Christie might do just that. He announced on Instagram on Friday that he’s entering the NBA draft, with the intention of going through the pre-draft process to get an “accurate assessment and feedback from the NBA” on where he stands. From what I understand, this has been his intention for a while. And, if he’s truly just probing for knowledge, it’s a wise decision by Christie, who noted in his Instagram post that his dream, like with every college player, is to play in the NBA.
He’ll be an NBA-ready player in time, perhaps by this time next year. But he isn’t now, no matter where the NBA tells him they’ll select him — and, by most analyzes I’ve seen, that’s likely in the second round.
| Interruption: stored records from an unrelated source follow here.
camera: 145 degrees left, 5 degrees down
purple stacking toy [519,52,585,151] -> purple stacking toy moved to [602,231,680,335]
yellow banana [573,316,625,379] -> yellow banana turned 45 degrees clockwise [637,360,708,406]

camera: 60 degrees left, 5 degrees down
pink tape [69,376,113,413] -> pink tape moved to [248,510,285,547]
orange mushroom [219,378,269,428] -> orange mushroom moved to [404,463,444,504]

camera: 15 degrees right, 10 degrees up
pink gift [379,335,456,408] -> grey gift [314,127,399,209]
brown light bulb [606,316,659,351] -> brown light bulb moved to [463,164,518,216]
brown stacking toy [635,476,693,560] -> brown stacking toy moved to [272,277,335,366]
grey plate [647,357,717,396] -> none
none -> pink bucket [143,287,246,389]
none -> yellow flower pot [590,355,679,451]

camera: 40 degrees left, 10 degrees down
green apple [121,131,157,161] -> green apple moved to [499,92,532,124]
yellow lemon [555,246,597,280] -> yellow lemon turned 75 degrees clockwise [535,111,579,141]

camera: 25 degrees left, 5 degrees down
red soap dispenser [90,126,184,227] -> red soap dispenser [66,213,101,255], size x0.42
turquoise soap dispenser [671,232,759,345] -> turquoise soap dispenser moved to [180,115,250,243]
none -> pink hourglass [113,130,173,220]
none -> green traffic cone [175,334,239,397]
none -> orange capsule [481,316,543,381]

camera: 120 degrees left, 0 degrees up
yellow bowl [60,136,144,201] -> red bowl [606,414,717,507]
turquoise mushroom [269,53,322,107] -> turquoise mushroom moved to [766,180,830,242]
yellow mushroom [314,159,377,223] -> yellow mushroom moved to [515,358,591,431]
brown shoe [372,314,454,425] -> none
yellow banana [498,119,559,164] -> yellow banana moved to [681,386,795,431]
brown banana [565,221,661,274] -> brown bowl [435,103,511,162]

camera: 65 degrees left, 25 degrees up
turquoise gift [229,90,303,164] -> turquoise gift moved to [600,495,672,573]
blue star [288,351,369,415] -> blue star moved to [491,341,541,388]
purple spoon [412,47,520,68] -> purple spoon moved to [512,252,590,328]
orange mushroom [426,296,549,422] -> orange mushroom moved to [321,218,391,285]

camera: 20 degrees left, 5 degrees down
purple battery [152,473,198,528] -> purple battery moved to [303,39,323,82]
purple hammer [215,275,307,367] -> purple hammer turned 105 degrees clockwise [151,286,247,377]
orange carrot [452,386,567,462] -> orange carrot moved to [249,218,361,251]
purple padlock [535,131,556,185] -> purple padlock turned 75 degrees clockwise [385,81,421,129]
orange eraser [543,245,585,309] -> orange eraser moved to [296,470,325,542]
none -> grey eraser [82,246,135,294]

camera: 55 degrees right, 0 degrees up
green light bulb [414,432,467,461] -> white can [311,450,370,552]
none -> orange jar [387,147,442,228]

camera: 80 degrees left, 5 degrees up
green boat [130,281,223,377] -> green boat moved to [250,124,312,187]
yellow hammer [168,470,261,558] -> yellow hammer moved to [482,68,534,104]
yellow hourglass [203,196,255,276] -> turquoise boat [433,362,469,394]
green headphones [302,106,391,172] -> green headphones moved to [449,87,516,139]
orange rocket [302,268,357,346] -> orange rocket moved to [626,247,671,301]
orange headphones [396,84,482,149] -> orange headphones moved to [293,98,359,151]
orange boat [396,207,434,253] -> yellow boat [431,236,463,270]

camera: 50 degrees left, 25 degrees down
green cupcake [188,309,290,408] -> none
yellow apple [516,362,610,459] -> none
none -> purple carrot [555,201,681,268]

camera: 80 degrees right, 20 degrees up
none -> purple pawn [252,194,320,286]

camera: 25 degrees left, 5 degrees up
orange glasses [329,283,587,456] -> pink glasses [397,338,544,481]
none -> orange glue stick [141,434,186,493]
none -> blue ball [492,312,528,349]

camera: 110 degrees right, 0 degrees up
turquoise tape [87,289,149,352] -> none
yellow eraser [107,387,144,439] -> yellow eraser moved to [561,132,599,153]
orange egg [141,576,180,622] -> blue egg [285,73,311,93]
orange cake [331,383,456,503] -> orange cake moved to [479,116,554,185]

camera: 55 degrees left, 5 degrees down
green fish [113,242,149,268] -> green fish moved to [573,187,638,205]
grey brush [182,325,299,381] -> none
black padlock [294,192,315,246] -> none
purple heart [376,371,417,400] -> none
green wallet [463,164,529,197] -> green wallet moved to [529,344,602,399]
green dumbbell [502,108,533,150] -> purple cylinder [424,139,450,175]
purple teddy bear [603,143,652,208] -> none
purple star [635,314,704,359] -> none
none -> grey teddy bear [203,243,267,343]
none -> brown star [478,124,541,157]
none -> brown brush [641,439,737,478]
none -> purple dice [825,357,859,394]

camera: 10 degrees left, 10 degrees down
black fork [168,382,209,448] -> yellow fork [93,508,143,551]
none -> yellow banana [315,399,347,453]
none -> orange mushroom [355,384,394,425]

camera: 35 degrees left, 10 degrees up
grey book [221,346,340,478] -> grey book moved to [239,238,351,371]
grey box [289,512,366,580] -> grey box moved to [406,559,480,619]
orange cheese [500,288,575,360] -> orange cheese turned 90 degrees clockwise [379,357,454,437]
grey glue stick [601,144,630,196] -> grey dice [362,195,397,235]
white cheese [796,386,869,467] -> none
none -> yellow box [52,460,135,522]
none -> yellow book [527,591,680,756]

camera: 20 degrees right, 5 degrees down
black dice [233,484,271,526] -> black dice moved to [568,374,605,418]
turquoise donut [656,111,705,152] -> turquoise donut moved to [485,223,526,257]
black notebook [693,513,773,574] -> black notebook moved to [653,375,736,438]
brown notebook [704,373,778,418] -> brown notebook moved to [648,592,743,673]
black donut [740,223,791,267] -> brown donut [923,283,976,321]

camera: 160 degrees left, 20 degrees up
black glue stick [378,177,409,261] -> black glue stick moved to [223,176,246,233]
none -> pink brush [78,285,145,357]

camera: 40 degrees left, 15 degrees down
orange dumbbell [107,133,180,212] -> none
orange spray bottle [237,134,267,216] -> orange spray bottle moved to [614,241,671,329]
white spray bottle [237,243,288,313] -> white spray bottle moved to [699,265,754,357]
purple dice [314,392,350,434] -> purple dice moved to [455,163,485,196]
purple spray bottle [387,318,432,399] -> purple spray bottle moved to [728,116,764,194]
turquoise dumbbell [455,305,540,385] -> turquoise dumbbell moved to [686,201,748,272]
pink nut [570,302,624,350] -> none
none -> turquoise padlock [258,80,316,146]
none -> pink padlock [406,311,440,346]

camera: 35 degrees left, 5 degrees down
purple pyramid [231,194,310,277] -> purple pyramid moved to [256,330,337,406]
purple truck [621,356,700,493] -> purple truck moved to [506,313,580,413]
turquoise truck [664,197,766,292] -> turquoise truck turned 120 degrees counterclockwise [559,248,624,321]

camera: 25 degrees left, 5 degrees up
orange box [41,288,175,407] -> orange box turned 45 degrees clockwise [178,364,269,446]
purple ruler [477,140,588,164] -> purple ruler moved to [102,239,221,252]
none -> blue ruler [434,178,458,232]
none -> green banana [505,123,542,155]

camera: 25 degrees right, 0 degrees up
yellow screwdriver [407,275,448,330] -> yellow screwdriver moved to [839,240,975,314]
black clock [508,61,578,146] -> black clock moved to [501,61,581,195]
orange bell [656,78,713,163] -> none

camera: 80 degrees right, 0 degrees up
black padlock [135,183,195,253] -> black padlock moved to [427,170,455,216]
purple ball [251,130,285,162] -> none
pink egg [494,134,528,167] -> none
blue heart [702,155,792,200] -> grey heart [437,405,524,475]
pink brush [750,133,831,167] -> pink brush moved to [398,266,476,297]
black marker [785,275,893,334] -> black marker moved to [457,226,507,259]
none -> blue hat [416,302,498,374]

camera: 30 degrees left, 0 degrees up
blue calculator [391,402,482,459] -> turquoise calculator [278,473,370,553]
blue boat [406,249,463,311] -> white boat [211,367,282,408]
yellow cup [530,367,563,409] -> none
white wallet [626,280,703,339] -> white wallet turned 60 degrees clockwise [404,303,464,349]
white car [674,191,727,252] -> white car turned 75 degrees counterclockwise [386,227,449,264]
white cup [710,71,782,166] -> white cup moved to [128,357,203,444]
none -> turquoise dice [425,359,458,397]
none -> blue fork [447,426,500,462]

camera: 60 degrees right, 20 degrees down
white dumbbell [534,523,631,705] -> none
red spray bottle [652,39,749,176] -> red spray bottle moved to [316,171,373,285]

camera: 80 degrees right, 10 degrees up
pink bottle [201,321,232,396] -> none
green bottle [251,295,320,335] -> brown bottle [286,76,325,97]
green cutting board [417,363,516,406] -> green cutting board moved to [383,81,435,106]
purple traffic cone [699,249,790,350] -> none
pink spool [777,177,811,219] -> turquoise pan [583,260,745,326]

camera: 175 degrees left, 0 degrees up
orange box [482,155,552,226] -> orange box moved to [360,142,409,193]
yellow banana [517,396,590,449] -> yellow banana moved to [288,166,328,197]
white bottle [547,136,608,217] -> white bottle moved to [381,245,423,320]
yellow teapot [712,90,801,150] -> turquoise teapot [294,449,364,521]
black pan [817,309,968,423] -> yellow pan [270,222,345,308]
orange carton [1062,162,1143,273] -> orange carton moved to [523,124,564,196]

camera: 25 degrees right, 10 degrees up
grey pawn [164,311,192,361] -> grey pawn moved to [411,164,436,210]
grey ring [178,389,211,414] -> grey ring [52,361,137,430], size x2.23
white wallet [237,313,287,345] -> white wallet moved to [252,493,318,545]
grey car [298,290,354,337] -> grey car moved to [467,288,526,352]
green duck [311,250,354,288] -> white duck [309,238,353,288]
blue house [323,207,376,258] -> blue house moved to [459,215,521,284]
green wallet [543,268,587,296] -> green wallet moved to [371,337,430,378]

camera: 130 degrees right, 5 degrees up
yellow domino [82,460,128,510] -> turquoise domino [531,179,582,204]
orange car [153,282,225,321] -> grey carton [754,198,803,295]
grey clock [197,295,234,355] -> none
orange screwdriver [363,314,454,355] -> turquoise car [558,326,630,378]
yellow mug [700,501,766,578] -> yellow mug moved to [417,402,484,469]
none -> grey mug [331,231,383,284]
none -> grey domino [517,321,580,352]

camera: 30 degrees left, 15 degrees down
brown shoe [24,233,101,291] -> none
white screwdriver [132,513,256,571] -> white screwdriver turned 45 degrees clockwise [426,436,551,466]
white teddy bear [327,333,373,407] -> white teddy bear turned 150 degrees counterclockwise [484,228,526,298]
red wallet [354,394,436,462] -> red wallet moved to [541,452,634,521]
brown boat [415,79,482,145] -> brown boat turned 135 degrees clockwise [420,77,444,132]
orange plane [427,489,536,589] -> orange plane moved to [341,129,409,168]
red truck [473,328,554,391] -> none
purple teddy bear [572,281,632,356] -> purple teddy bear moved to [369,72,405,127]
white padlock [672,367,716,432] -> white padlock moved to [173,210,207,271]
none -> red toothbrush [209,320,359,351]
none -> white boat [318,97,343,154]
There’s nothing wrong with being a second-round pick, if that’s your ceiling as a prospect, and/or your game and frame is ready for that grown man’s league. But Christie can do better on all fronts. He’s someone who could benefit from more time in the college game, against peers his age. I suspect he’ll return to MSU, if he doesn’t stay in the draft, but he could also decide to withdraw from the draft and enter the transfer portal. He could play immediately elsewhere, if his experience in East Lansing isn’t something he wants to run back. Either way, college basketball is perfect for his continued development. Because what I think he needs is added strength and to play at a level that he can grow to dominate.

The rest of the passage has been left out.